Indian sex worker turned social worker 1978-

Jayamma Bandari (born c. 1978) is an Indian former sex worker turned social worker. In 2018 she was awarded the Nari Shakti Puraskar. In 2011 she founded an organisation which supports sex workers and their children with choices.

==Early life==
Bandari was born in Nalgonda in about 1978. She became an orphan when she was three and an uncle became her guardian. He tried to marry her off when she was fourteen and even tried to marry her to a man who was already married.

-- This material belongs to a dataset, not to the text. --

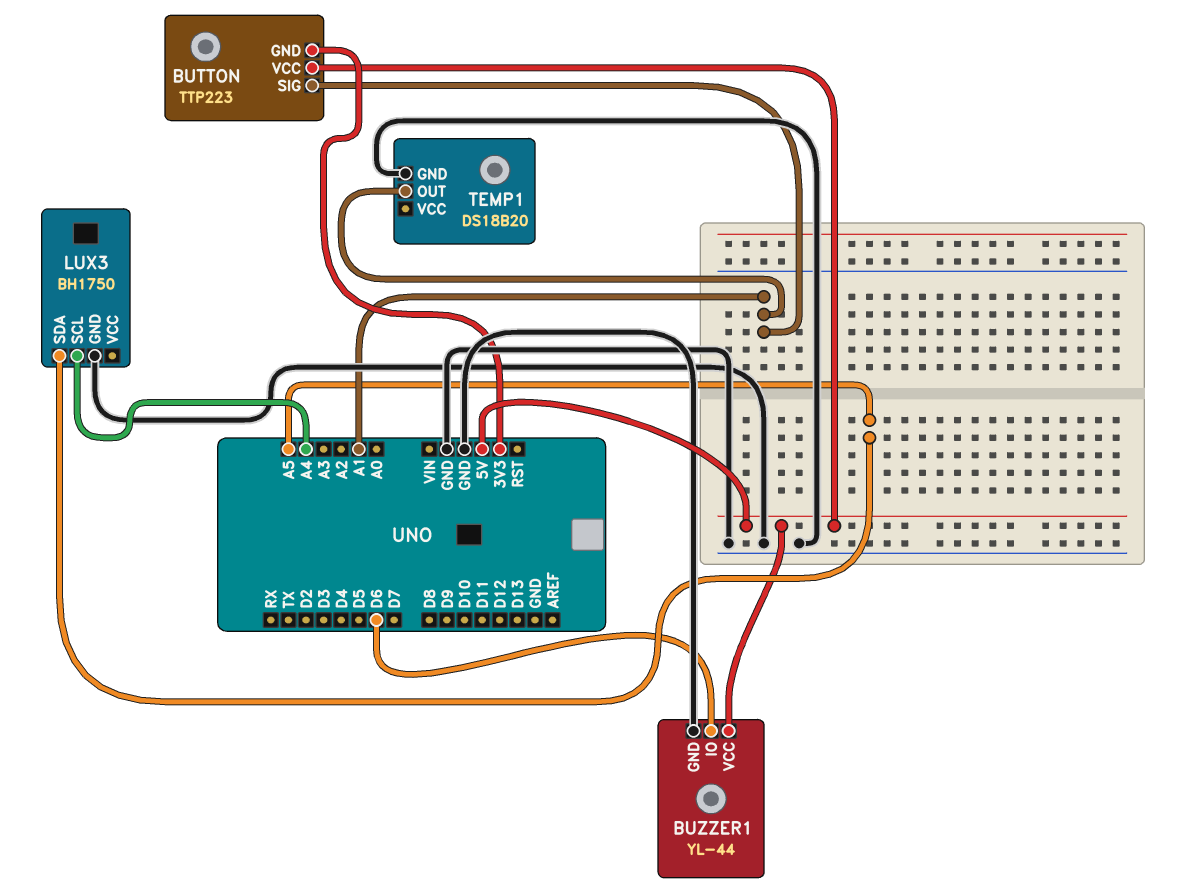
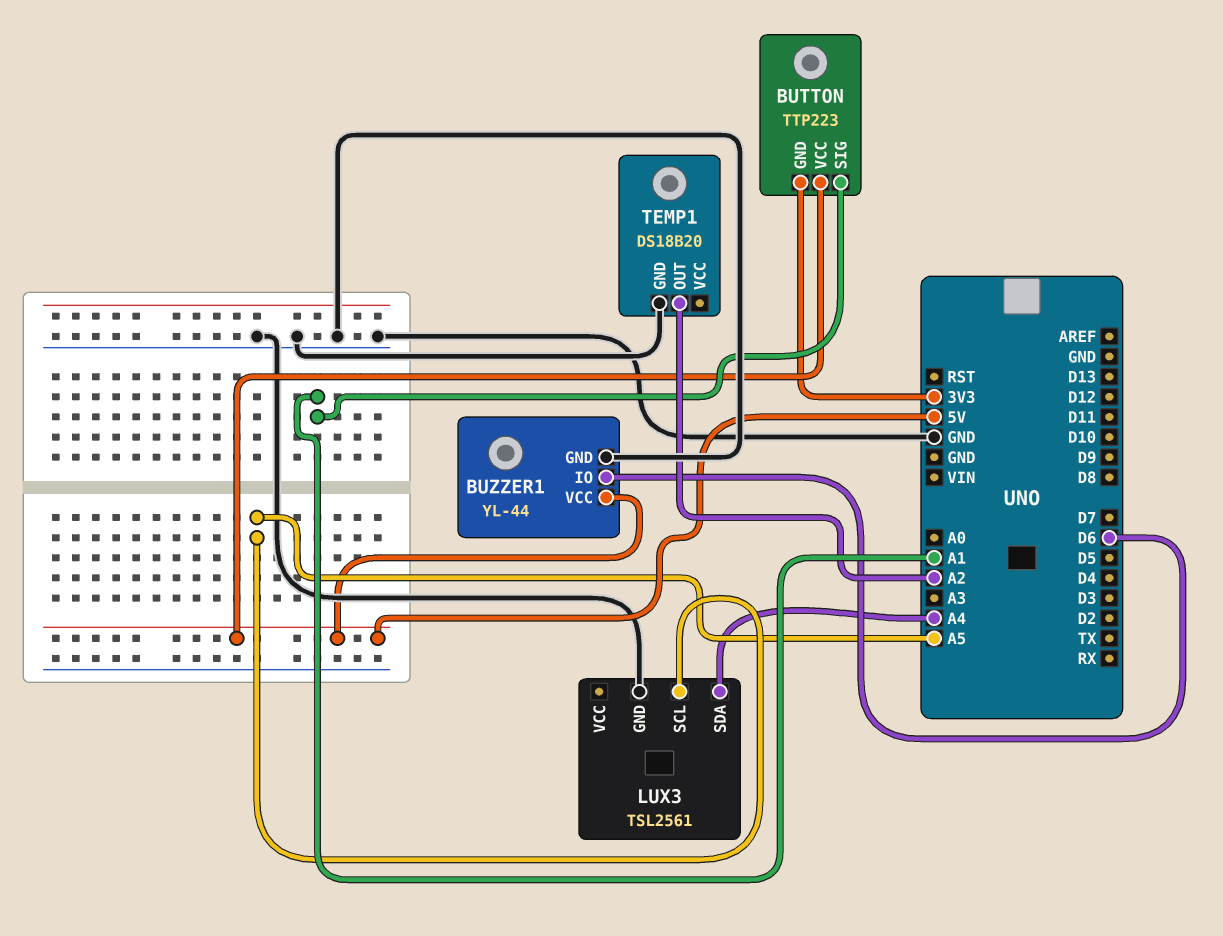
LUX3: BH1750 -> TSL2561
LUX3 pin SCL: A4 -> A5
LUX3 pin SDA: A5 -> A4
TEMP1 pin OUT: A1 -> A2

Her alcoholic husband persuaded her to become a sex worker.

== Work ==
In 2001 she founded the organisation Chaitanya Mahila Mandali in Hyderabad with assistance of Jaya Singh Thomas. The organisation provides support to sex workers who want to escape their profession. The organisation provides assistance and it cares for the daughters of sex workers in order that they can avoid following their parents. 3,500 children have been rescued and a thousand women have found new work. The children are checked up on regularly after they are enrolled in state schools by her organisation.

==Awards==
In 2014 the Vigil India Movement gave her the M A Thomas National Human Rights Award. The Confederation of Indian Industry awarded her with one of three Women Exemplar awards in 2017. The other awards were for entrepreneur Kamal Kumbhar and Monika Majumdar of West Bengal. The awards were made by Pranab Mukherjee, the President of India with CII Presidents Naushad Forbes and Shobana Kamineni in support. In 2018 Bandari was awarded the Nari Shakti Puraskar on 8 March (International Women's Day). The award was made by President Kovind at the Presidential Palace (Rastrapati Bhavan) in New Delhi with the Prime Minister of India, Narendra Modi also attending. Thirty-nine people or organisations were honoured that year. They received the award and a prize of $R 100,000.